English schoolteachers (1772–1856 and 1774–1859)

Susanna and Mary Parker (1772–1856 and 1774–1859) were English schoolteachers who ran a boarding school in Ashbourne, Derbyshire.

== Life ==
Susanna and Mary Parker were born in 1772 and 1774 to physician Erasmus Darwin and Mary Parker, a governess who had been hired in 1770, at the age of seventeen, to look after Darwin's youngest son Robert. Darwin had a public affair with their mother for eight years, but never considered marrying her; she married a merchant, Joseph Day, in 1782.

Susanna and Mary were brought up alongside Darwin's twelve other children. They were educated with the intention of going into teaching and worked in private homes as teachers or governesses. Lucy Hardcastle, whom Charles Darwin also suspected was a child of Erasmus Darwin, was educated with them.
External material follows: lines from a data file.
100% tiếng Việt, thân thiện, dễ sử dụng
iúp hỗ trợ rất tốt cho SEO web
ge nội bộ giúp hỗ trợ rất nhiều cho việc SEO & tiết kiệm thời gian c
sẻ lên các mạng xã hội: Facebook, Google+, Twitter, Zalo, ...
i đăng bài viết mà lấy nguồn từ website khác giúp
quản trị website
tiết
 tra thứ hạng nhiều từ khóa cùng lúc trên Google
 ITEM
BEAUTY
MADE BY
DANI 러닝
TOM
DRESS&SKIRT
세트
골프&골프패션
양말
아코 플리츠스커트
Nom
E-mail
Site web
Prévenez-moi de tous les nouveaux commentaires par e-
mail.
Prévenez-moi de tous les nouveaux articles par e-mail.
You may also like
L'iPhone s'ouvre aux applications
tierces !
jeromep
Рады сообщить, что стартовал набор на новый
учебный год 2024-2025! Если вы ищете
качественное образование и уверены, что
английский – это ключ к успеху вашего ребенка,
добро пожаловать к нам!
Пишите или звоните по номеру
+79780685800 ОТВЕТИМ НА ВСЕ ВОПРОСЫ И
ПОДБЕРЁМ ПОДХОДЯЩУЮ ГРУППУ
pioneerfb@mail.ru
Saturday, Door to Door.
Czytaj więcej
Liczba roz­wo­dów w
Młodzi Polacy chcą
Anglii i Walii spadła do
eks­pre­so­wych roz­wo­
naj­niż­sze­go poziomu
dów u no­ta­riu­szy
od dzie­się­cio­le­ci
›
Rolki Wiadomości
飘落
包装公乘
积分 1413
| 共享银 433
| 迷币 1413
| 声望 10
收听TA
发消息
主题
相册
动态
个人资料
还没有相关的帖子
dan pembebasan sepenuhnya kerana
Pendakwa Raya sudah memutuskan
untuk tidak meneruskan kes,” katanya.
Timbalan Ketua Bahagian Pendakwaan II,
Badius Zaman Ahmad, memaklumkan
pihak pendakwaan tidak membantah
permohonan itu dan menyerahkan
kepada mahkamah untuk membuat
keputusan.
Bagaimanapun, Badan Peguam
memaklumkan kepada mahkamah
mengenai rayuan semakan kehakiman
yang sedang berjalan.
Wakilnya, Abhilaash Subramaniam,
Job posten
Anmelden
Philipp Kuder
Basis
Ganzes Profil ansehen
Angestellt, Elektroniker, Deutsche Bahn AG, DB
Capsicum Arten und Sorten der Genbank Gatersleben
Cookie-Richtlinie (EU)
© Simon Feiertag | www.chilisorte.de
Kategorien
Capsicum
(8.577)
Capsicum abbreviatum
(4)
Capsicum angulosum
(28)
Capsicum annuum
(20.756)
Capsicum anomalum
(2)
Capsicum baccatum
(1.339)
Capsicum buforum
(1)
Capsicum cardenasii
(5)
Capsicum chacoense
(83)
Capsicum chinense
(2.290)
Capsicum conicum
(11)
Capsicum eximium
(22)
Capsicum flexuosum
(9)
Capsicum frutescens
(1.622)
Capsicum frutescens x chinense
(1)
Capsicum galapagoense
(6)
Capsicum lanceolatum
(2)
In 1794, Darwin bought a former public house in Ashbourne for Susanna and Mary to run as a school. He published a booklet, The Plan for the Conduct of Female Education, as a result of discussions about the school's curriculum, arguing that girls should be educated in schools rather than at home. Susanna and Mary successfully ran the school together for fifteen years, educating the daughters of many affluent Midlands families.

In 1809, Susanna married physician Henry Hadley. They had two children and also brought up Hadley's niece. Mary continued running the school until her retirement in 1827, when she continued living in the house until her death. The building, now called Madge House, commemorates the school with a plaque.